## [Dataset items]
------------------------------

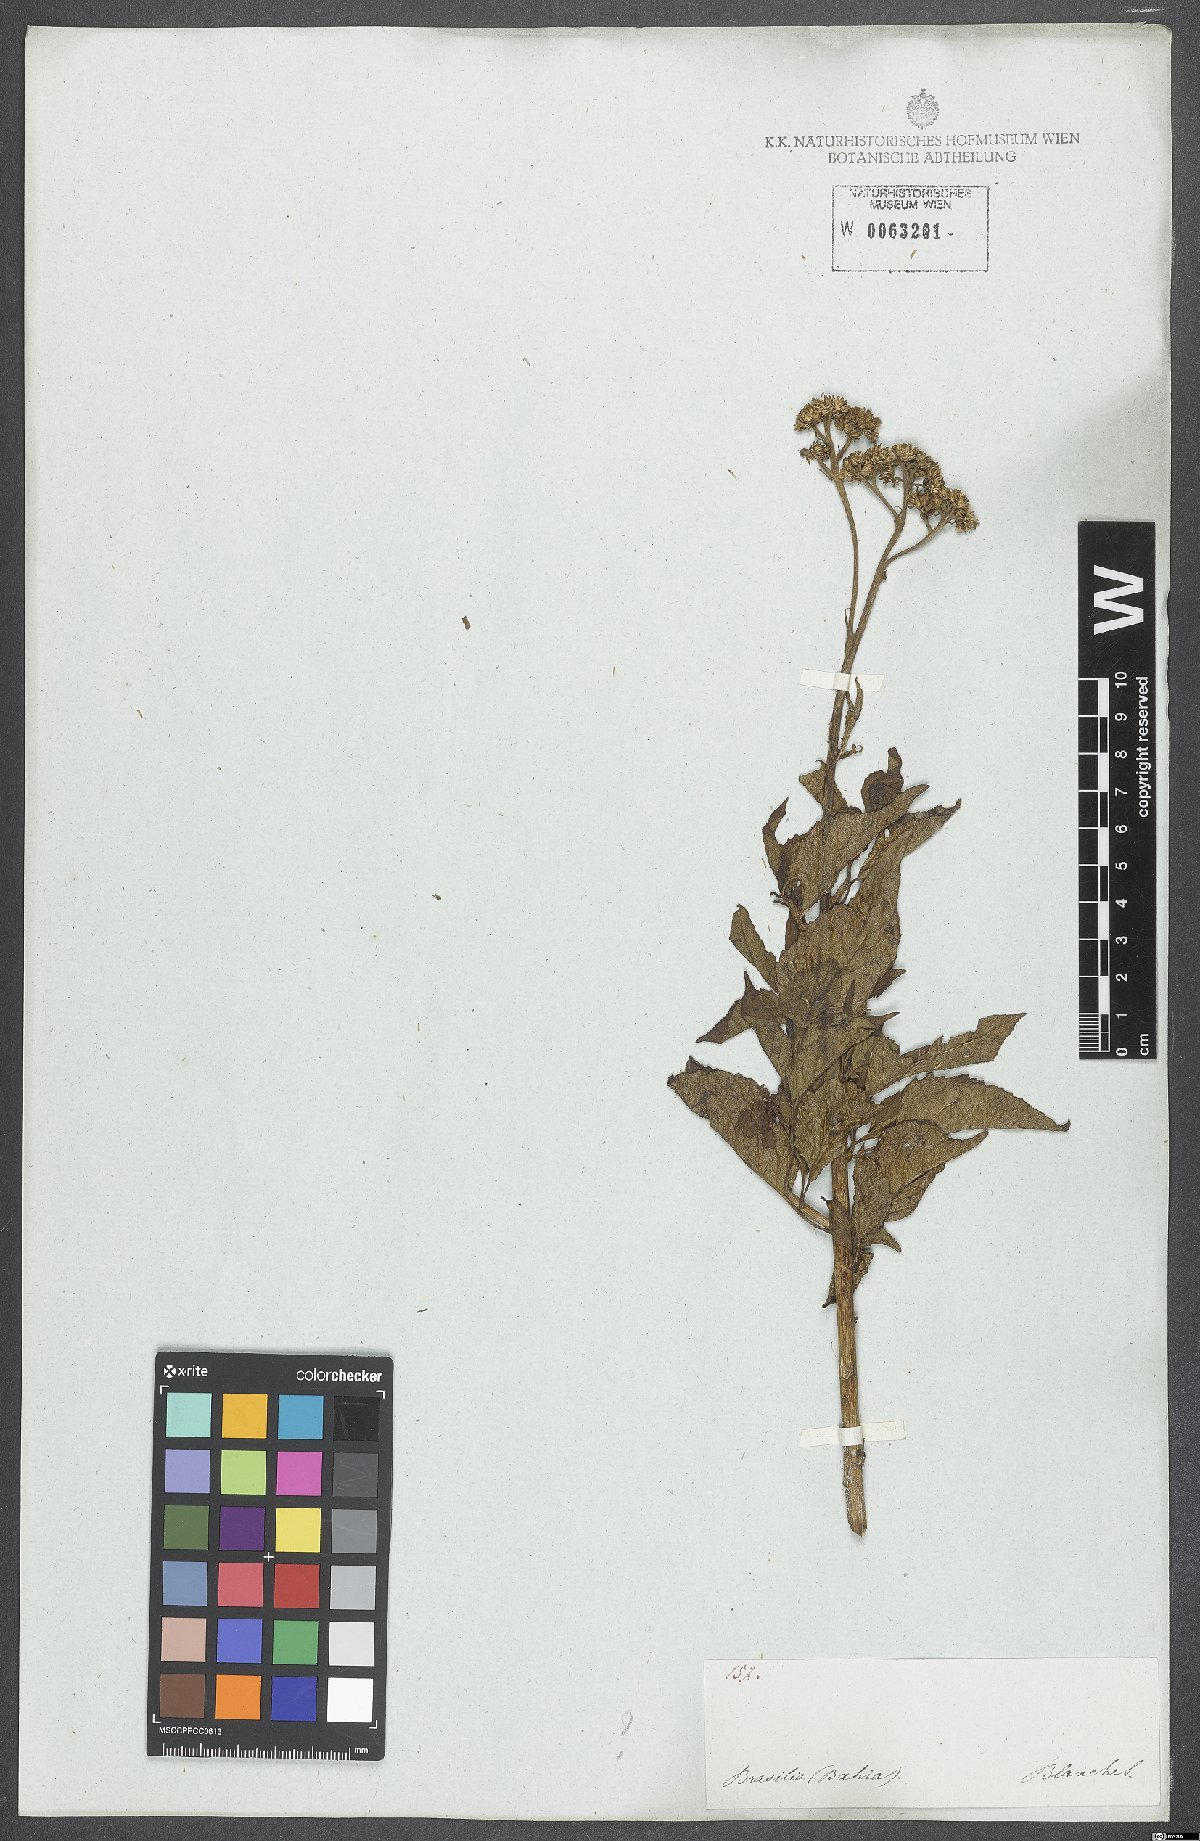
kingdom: Plantae
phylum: Tracheophyta
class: Magnoliopsida
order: Asterales
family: Asteraceae
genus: Grazielia
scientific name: Grazielia serrata
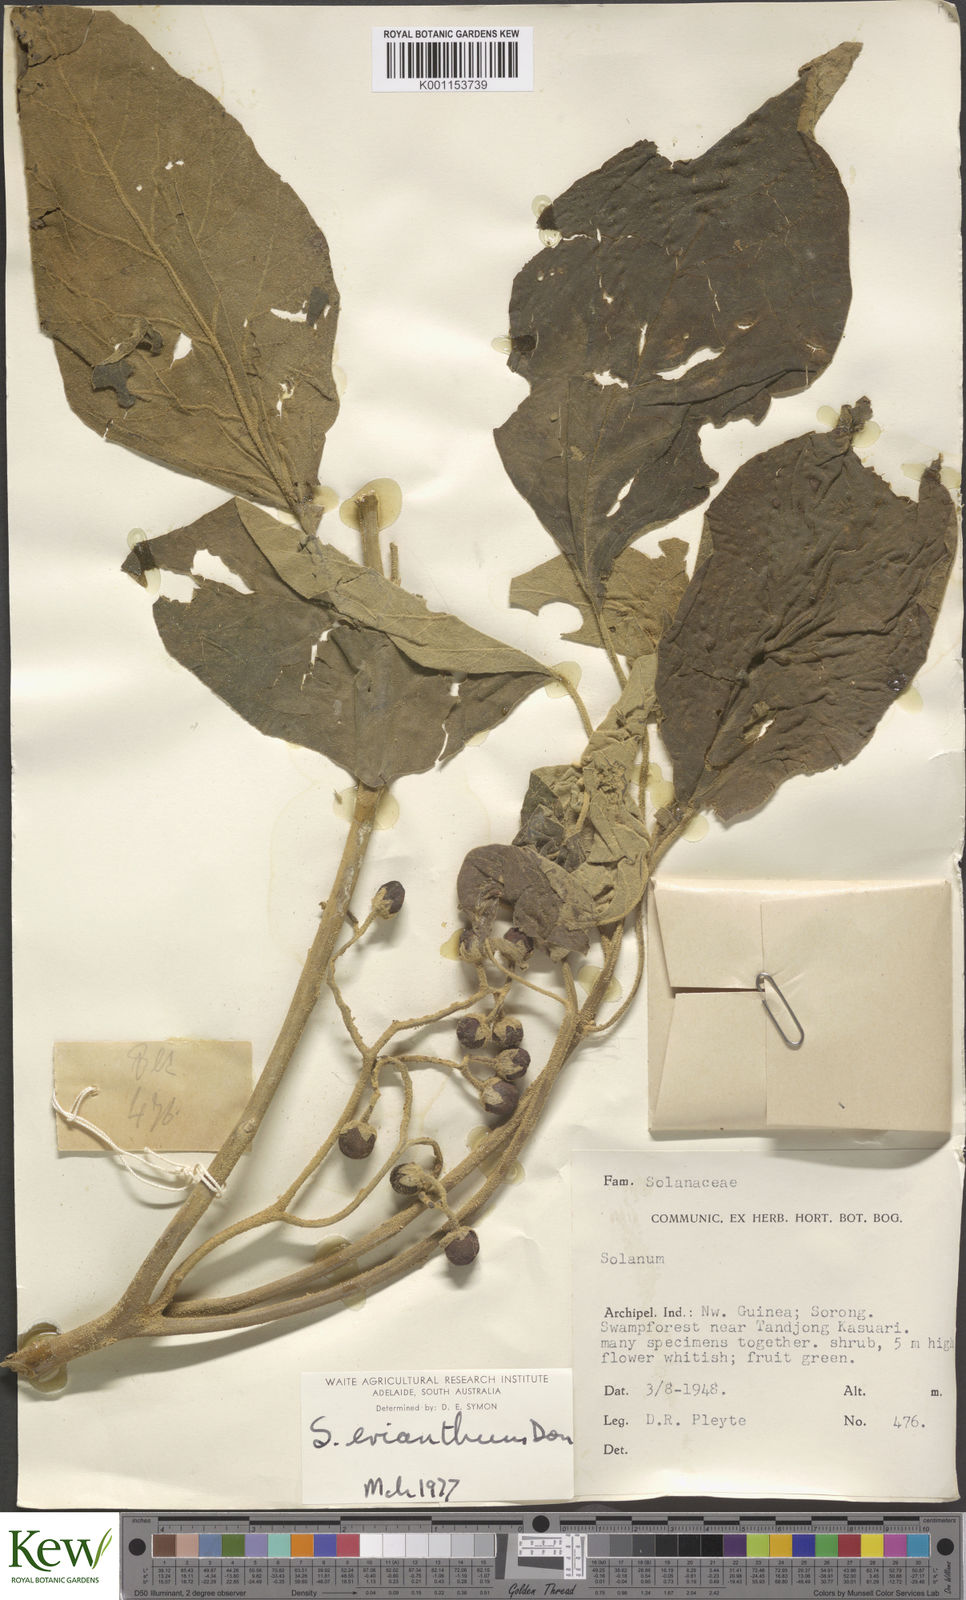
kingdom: Plantae
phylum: Tracheophyta
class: Magnoliopsida
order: Solanales
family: Solanaceae
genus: Solanum
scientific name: Solanum erianthum
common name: Tobacco-tree
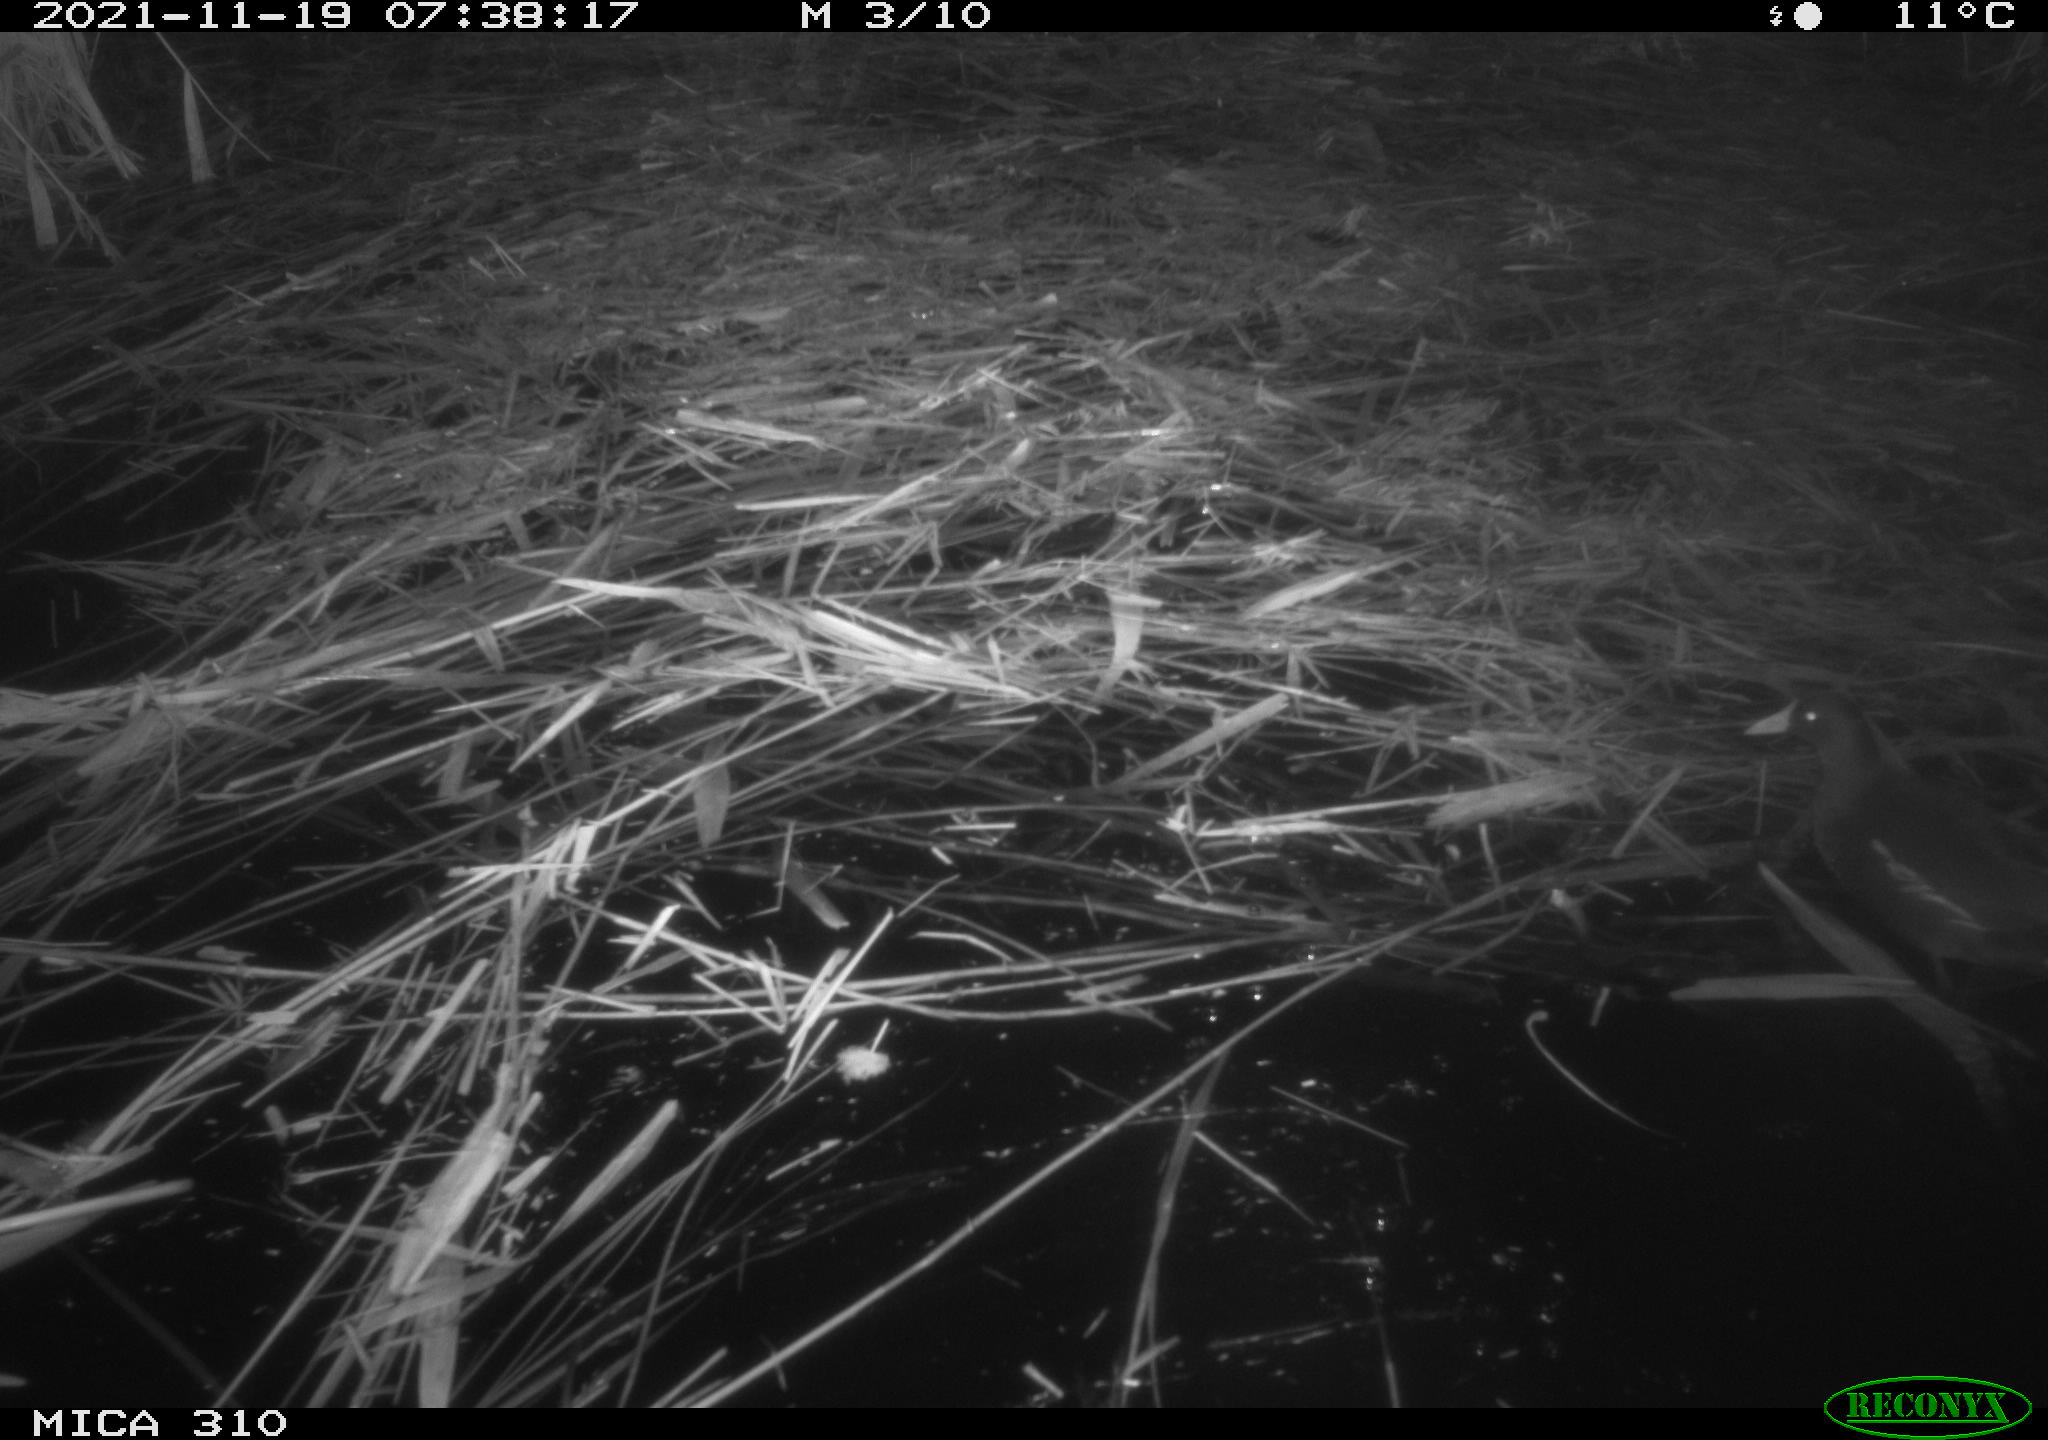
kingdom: Animalia
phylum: Chordata
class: Aves
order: Gruiformes
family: Rallidae
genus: Gallinula
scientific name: Gallinula chloropus
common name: Common moorhen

------------------------------

## [AIM]
Please convert every line of the rows above into a JSON list of strings, one string per line, with blank lines and the pictures left out.

## [EXERCISE ANSWER]
[
  "kingdom: Plantae",
  "phylum: Tracheophyta",
  "class: Magnoliopsida",
  "order: Asterales",
  "family: Asteraceae",
  "genus: Grazielia",
  "scientific name: Grazielia serrata",
  "kingdom: Plantae",
  "phylum: Tracheophyta",
  "class: Magnoliopsida",
  "order: Solanales",
  "family: Solanaceae",
  "genus: Solanum",
  "scientific name: Solanum erianthum",
  "common name: Tobacco-tree",
  "kingdom: Animalia",
  "phylum: Chordata",
  "class: Aves",
  "order: Gruiformes",
  "family: Rallidae",
  "genus: Gallinula",
  "scientific name: Gallinula chloropus",
  "common name: Common moorhen"
]